Validität, inhaltliche

 

(= i. V.) [engl. content validity; content Inhalt, lat. continere beinhalten], syn. Inhaltsv., Kontentv., logische V., [FSE], bez. das Ausmaß, in dem ein diagn. Messverfahren inhaltlich das erfasst, was es zu messen vorgibt (Validität). Alle Aspekte, die für ein zu erfassendes Konstrukt von Bedeutung sind, müssen durch die Testitems repräsentativ erfragt werden. Stellt z. B. Suizidalität einen wesentlichen Aspekt der zugrunde liegenden Def. von Depression dar, so muss dieser Aspekt durch das Testverfahren gültig erfasst werden. Zudem dürfen keine für das Konstrukt irrelevanten Aspekte erfasst werden. Ein Wissenstest ist dann inhaltsvalide, wenn das abgefragte Wissen eine repräsentative Stichprobe des gesamten Wissensbereichs ist, um den es geht.

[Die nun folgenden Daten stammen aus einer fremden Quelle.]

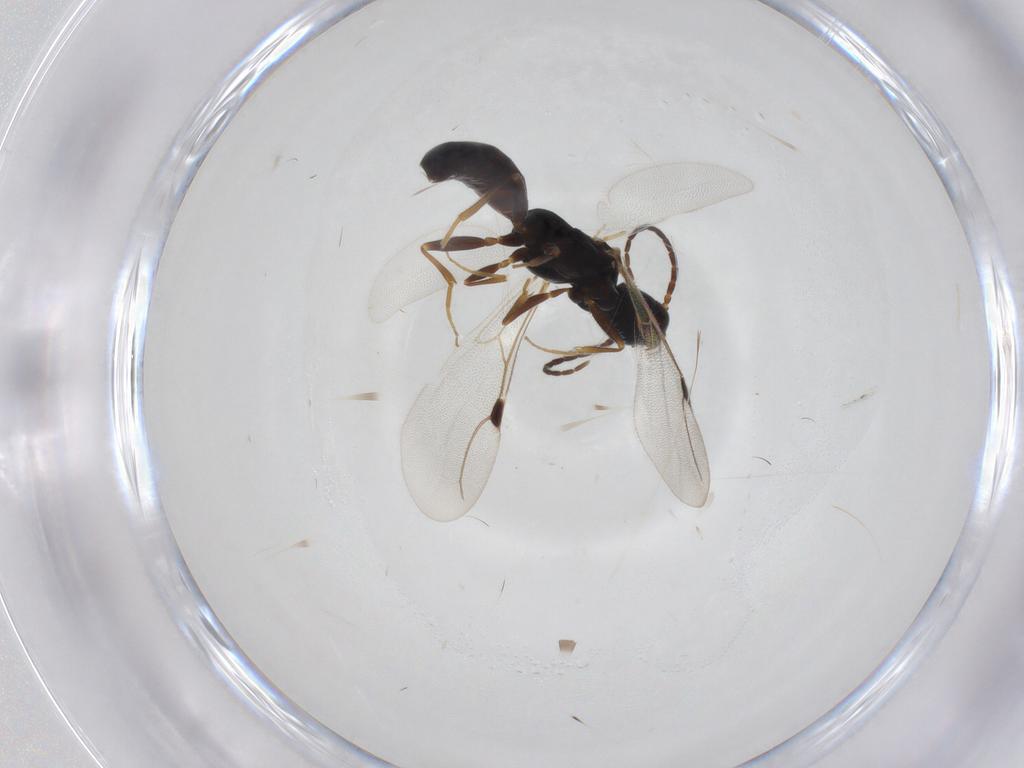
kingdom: Animalia
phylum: Arthropoda
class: Insecta
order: Hymenoptera
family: Bethylidae
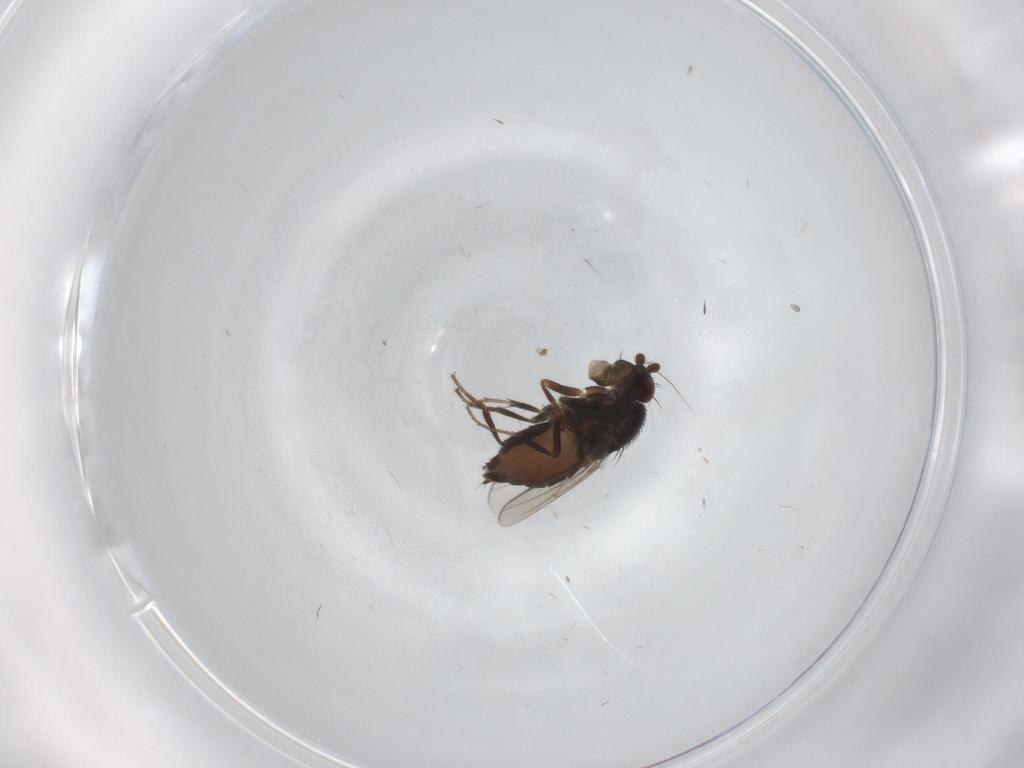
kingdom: Animalia
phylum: Arthropoda
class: Insecta
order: Diptera
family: Sphaeroceridae
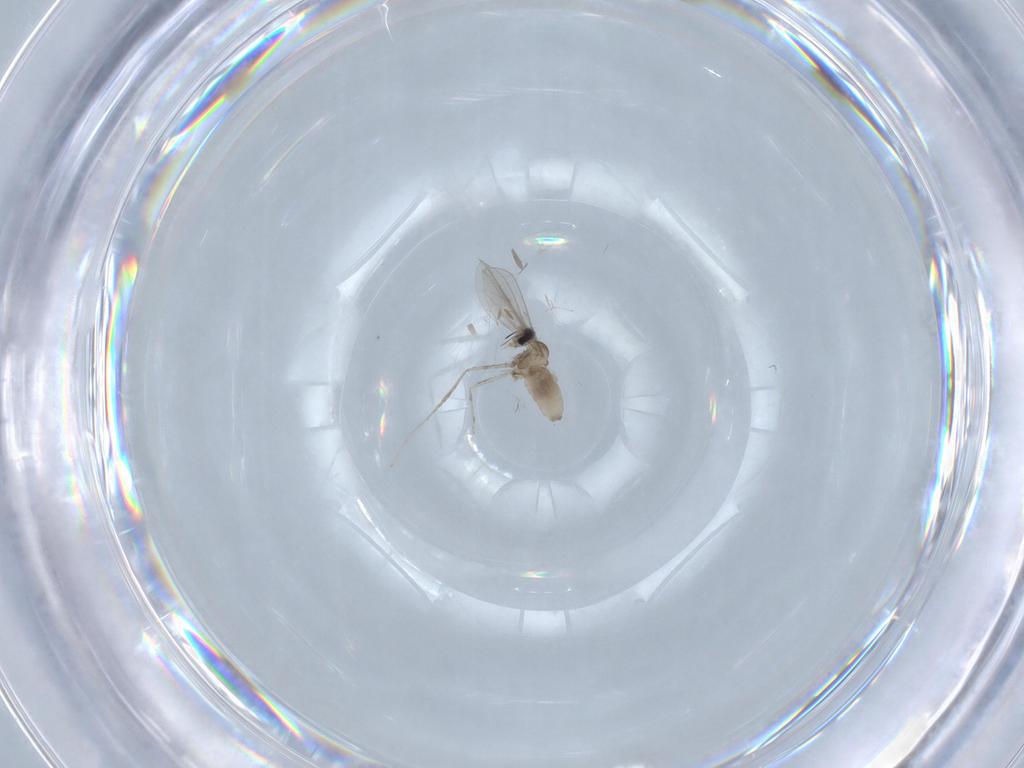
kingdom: Animalia
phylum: Arthropoda
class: Insecta
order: Diptera
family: Cecidomyiidae
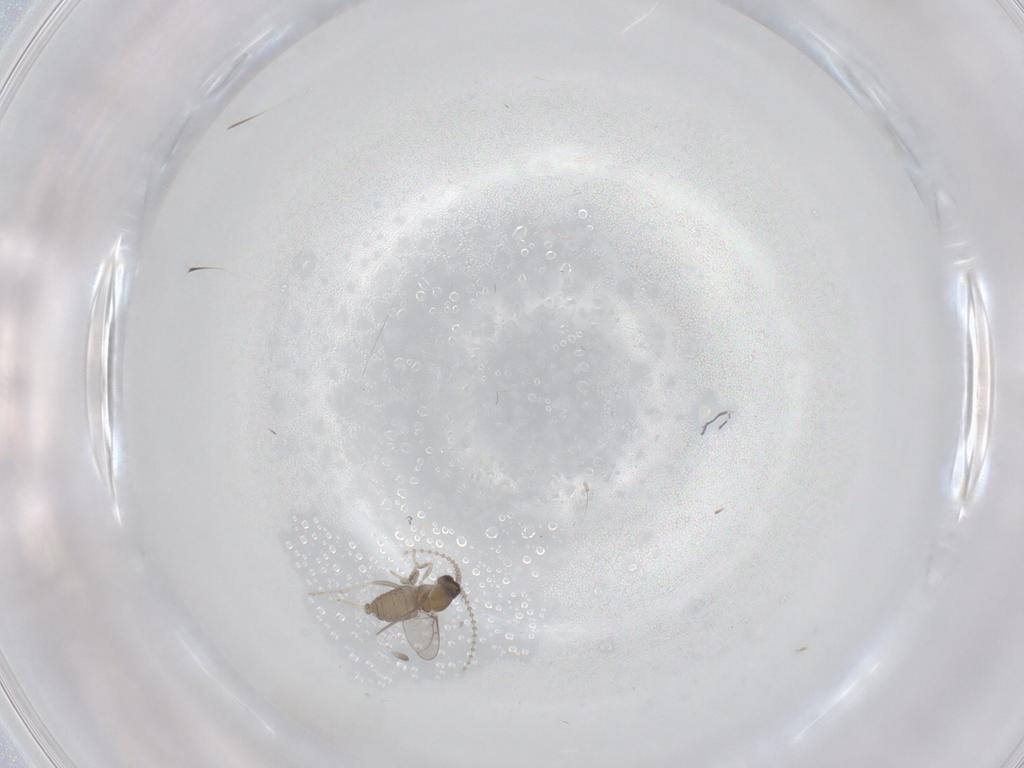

Meist ist der zu messende Inhaltsbereich aber nur ungefähr eingrenzbar; dann besteht die Schwierigkeit der i. V. vor allem darin, ihn genauer zu def. I. d. R. sollte die Augenscheinvalidität für hinreichende i. V. sichergestellt sein. Systematische Experteninterviews (Delphi-Technik) oder Expertenratings können zur Prüfung der i. V. eingesetzt werden: Besteht Expertenkonsens bzgl. der repräsentativen Erfassung aller relevanten inhaltlichen Aspekte und wird die Passung von Item zu dem zu erfassenden Konstrukt übereinstimmend (Beurteilerübereinstimmung) hoch eingeschätzt, so indiziert dies hohe i. V.